So the zombie apocalypse! We jumped straight into in medias res, when we joined my dreaming self along with some guy--an ally, clearly--in my garage, watching a zombie flail around. It being afternoon, and zombies being lethal only at night, we were perfectly safe. It transpires that zombies are merely slow and fuddled during the daylight, and that it's possible for someone to be infected--a future zombie--without realizing it. So after I woke up at 4:30 am and then went back to sleep, in the dream my friends and I decided that the thing to do was host a dinner party for everyone we knew and then lock the doors after the dessert course and kill all the zombies and infected people. In retrospect, this dream has clearly been influenced by Sherlock Holmes. The dinner party was wonderful, as befits the last occasion a group of friends will ever celebrate together. I remember clearly showing those friends and guests of ours who weren't either infected or in on the killing plan out the door, and then going back inside and locking it behind me. The confusion of those people who didn't know they were already infected was painful. I woke up to go to work before we got very far along into the "kill them all" portion of the evening/dream, which is fine by me, but I also think that we were winning, which is good.
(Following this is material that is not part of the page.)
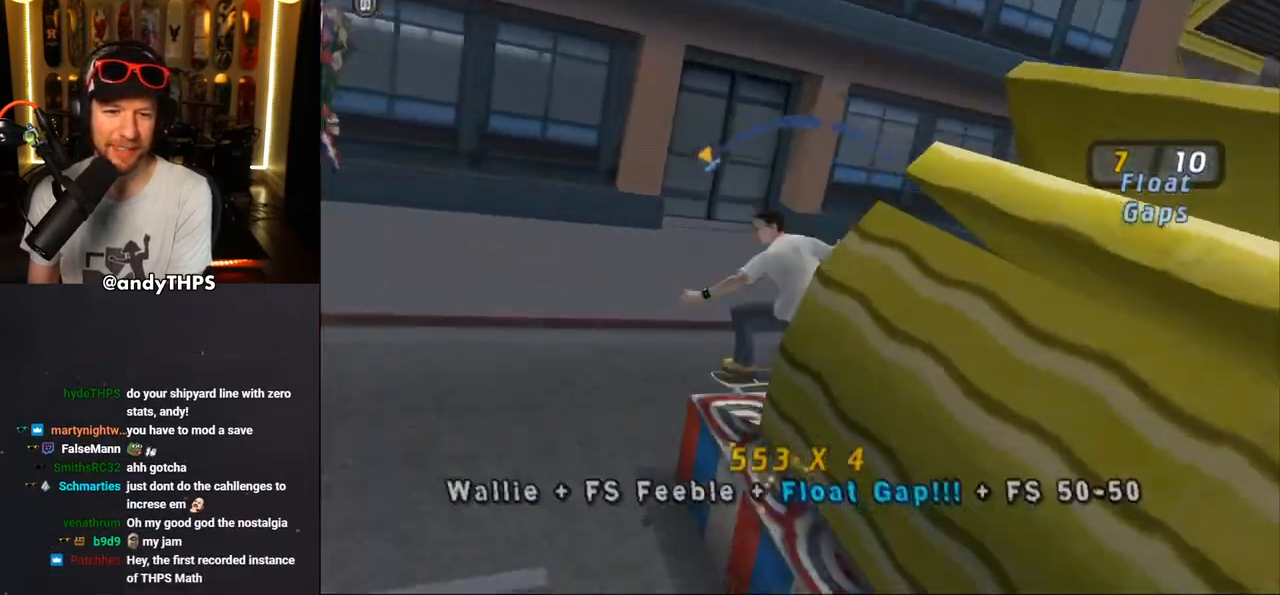
{"buttons": [], "left_stick": "center", "right_stick": "center", "events": [[83, "CROSS", "up"], [83, "DPAD_LEFT", "up"], [300, "L2", "down"], [350, "L2", "up"]]}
So, in conclusion: Maybe I should give myself a mental breather of 15 minutes or so between stopping work on the Holmes WIP and going to bed tonight.

starlady: (akidzuki)
I slept the whole night through, which is a first since last week (yay!). Afraid cold remnants are transmuting into sinus infection (nay!). Though I didn't wake up I did have a long, involved dream featuring Darker Than BLACK characters (Hei and Yin), Kingdom Hearts characters (Sora and, um, Donald I think?), not a few of my own family members including my grandfather (one of them died? it might have been him), a wedding, I think, and a hurricane (warning--from which we were taking shelter in a cellar? I don't know). And floods, too, though I'm not quite sure how it all hung together. Moral of the story: Don't start watching anime and then go straight to bed.
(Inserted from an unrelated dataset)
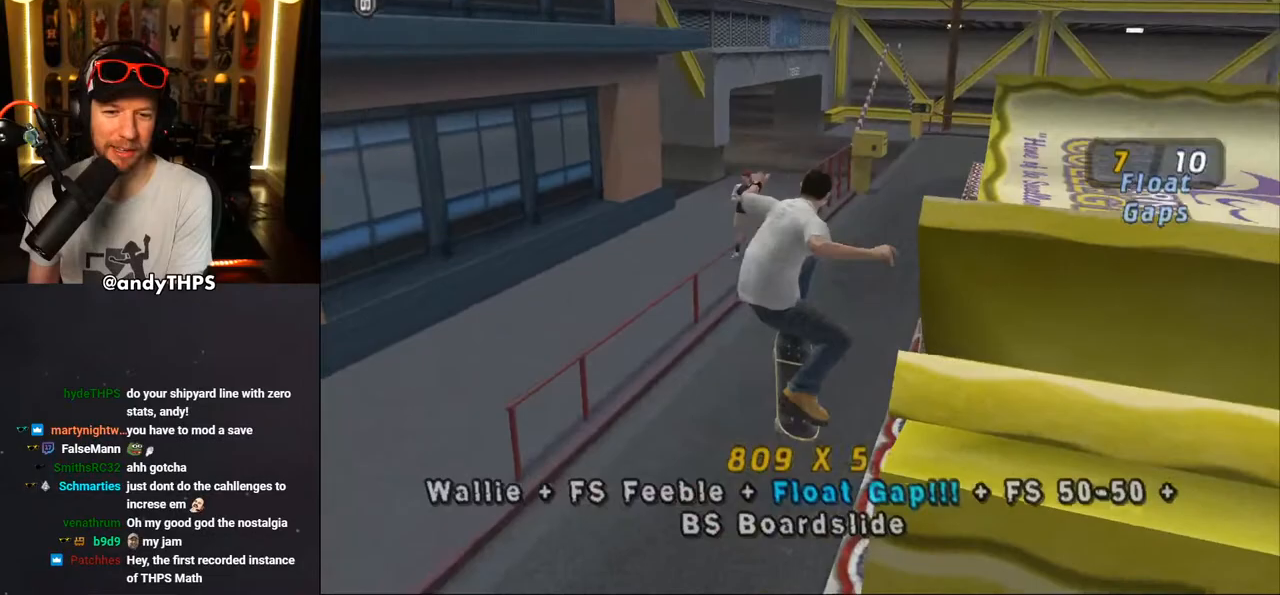
{"buttons": ["CROSS", "DPAD_DOWN", "DPAD_RIGHT"], "left_stick": "center", "right_stick": "center", "events": [[83, "DPAD_RIGHT", "down"], [150, "DPAD_DOWN", "down"], [250, "CROSS", "down"], [333, "CROSS", "up"], [433, "CROSS", "down"]]}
I made banana bread and curry mee (chicken soup) yesterday. The soup is so good, and a very forgiving recipe, though definitely the ginger and the fried shallots shouldn't be left out like I did this time. I used half all purpose and half white whole wheat flour in the banana bread with no problems other than it being so tasty.

I read Matt Bai's New York Times magazine article on New Jersey, and the gubernatorial race (I just love the word "gubernatorial"), with a sort of painful recognition: Yup, that's us, unfortunately. The key sentence is probably "If California collapsed of its own weight and drifted off into the Pacific, New Jersey would instantly become the most dysfunctional state in the country." But that's not the full story by any means. What's wrong with New Jersey?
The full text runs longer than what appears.